Supplementary Figure 2: Dynamic canonical NOTCH1 signalling is responsible for reciprocal regulation of TGF-β ligands and proinflammatory cytokines during senescence.

(a) ER:HRAS^G12V IMR90 cells were examined in a time series analysis of TGF-β ligand expression by qRT-PCR (upper) and JAG1 expression by immunoblotting (lower) after RAS induction by 4OHT; values are mean ± s.e.m.; the experiment was performed four times for day 0 through 6 and three times for day 8 with similar results. (b) ER:HRAS^G12V IMR90 cells with and without 3 days treatment with 4OHT and DAPT at the indicated concentrations were analysed by qRT-PCR; One-way ANOVA with Dunnett’s multiple comparison test; values are mean ± s.e.m.; n = 6 biologically independent experiments for HES1, IL1A and IL8, n = 5 biologically independent experiments for TGFB1. ^∗P ≤ 0.05, ^∗∗P ≤ 0.01, ^∗∗∗P ≤ 0.001. (c) Time-dependent behaviour of TRE-N1ICD-FLAG IMR90 cells after induction of N1ICD expression by addition of doxycycline: immunoblot demonstrating expression of indicated proteins. (d) TRE-N1ICD IMR90 cells with and without canonical NOTCH-inhibitor dnMAML1 were analysed for colony forming capacity. (e) TRE-N1ICD IMR90 cells treated with or without doxycycline for 7 days were then either cultured with continued doxycycline treatment or in regular media for a further 10 days before analysis of colony forming capacity. Statistics source data for a and b are provided in Supplementary Table 2.

# YOUR INSTRUCTIONS
Please say whether each statement below agrees with the figure legend, answering yes or no and quoting the deciding words from it. 1. For panel (b), the cells were treated for 3 days with 4OHT and DAPT. 2. For panel (a), the experiment was performed four times for day 8. 3. For panel (e), the cells were treated with or without doxycycline for 10 days before the further culture.

(Stored data)
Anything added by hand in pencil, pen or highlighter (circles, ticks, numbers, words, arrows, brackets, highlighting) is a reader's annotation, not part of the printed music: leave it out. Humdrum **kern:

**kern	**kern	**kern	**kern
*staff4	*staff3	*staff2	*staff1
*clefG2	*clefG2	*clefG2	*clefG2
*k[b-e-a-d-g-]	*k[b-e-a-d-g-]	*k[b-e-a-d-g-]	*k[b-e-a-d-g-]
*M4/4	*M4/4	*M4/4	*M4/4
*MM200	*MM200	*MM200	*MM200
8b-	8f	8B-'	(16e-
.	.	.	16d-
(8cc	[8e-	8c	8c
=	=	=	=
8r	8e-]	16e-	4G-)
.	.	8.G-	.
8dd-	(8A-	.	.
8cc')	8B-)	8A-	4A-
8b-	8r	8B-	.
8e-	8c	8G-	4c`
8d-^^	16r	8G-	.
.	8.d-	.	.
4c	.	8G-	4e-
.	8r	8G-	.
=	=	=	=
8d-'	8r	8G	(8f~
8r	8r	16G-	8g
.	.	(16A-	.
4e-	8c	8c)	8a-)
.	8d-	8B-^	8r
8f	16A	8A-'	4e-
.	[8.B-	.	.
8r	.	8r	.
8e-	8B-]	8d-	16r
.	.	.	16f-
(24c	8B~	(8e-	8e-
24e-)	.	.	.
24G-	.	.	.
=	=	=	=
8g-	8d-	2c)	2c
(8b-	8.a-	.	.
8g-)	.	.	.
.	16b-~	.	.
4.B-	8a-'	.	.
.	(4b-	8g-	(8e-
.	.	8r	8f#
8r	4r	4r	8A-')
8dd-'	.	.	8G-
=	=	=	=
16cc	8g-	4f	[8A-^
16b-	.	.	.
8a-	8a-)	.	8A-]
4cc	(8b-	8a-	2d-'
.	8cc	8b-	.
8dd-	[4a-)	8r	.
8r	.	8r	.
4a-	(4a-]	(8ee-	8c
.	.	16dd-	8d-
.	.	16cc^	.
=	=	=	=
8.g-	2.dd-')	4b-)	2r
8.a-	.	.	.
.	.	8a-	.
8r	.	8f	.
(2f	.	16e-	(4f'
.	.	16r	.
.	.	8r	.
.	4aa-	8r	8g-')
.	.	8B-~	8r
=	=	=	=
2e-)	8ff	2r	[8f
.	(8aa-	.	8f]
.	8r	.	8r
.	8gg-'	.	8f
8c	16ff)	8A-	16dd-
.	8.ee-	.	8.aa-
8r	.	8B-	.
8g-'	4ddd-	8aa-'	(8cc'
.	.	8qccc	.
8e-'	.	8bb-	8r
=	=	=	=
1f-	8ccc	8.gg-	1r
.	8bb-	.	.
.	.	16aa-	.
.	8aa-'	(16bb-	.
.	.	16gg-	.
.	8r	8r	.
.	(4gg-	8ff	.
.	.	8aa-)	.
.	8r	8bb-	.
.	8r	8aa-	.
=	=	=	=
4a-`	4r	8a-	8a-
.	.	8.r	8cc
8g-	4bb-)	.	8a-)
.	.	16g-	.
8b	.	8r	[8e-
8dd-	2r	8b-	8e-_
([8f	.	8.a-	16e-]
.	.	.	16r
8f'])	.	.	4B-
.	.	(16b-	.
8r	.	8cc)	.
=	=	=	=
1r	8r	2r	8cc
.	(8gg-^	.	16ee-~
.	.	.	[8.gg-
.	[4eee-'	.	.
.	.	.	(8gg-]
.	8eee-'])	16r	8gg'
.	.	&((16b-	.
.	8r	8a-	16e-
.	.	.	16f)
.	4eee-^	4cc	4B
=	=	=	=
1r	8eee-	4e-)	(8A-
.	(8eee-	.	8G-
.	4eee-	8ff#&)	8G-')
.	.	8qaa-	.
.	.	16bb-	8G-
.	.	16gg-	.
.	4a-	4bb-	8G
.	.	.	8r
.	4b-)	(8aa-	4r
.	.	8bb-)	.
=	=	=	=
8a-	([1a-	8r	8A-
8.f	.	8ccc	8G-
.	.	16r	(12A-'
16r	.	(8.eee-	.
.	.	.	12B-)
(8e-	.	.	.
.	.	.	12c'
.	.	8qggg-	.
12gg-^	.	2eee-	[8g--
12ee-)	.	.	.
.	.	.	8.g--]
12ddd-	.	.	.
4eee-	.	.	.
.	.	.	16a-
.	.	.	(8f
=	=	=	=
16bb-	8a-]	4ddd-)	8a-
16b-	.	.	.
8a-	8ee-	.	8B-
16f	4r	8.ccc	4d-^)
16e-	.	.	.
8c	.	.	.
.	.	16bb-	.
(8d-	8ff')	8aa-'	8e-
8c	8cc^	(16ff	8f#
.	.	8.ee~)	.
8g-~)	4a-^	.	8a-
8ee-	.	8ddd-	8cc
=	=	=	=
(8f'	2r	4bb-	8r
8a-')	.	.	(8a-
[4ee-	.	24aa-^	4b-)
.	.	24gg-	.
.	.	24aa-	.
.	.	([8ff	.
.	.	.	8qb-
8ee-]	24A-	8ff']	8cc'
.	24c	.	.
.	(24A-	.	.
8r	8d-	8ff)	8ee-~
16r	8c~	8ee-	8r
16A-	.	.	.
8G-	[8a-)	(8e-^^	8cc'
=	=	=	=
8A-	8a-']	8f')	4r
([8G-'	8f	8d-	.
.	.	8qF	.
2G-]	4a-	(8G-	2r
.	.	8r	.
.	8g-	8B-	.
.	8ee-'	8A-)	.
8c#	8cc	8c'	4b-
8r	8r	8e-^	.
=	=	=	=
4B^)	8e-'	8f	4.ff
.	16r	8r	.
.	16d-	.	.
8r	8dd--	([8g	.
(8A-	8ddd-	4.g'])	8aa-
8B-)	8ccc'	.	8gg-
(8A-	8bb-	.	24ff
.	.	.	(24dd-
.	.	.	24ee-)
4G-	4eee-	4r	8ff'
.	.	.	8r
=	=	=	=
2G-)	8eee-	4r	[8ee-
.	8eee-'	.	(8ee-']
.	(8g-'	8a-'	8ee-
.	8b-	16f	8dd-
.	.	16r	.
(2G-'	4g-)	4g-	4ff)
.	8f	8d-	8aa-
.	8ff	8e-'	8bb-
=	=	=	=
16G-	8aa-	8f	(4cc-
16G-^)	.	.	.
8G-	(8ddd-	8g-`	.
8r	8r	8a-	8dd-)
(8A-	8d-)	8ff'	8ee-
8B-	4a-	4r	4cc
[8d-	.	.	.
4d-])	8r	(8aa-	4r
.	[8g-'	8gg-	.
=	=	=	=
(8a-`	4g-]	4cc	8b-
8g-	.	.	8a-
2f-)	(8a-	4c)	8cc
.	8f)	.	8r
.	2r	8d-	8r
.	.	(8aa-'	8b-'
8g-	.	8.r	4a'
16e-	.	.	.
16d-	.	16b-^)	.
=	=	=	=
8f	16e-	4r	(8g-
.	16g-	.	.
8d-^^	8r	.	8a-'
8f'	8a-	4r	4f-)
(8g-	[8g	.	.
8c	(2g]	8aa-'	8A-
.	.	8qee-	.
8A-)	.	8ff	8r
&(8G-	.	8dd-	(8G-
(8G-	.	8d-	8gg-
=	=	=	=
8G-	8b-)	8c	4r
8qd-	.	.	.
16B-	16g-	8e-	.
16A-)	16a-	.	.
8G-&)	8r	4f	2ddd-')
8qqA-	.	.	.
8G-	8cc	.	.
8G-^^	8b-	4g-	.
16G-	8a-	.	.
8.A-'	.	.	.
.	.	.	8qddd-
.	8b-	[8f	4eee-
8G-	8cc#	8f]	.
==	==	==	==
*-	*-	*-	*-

# YOUR SOLUTION
1. Yes: "with and without 3 days treatment with 4OHT and DAPT"
2. No: "three times for day 8"
3. No: "treated with or without doxycycline for 7 days"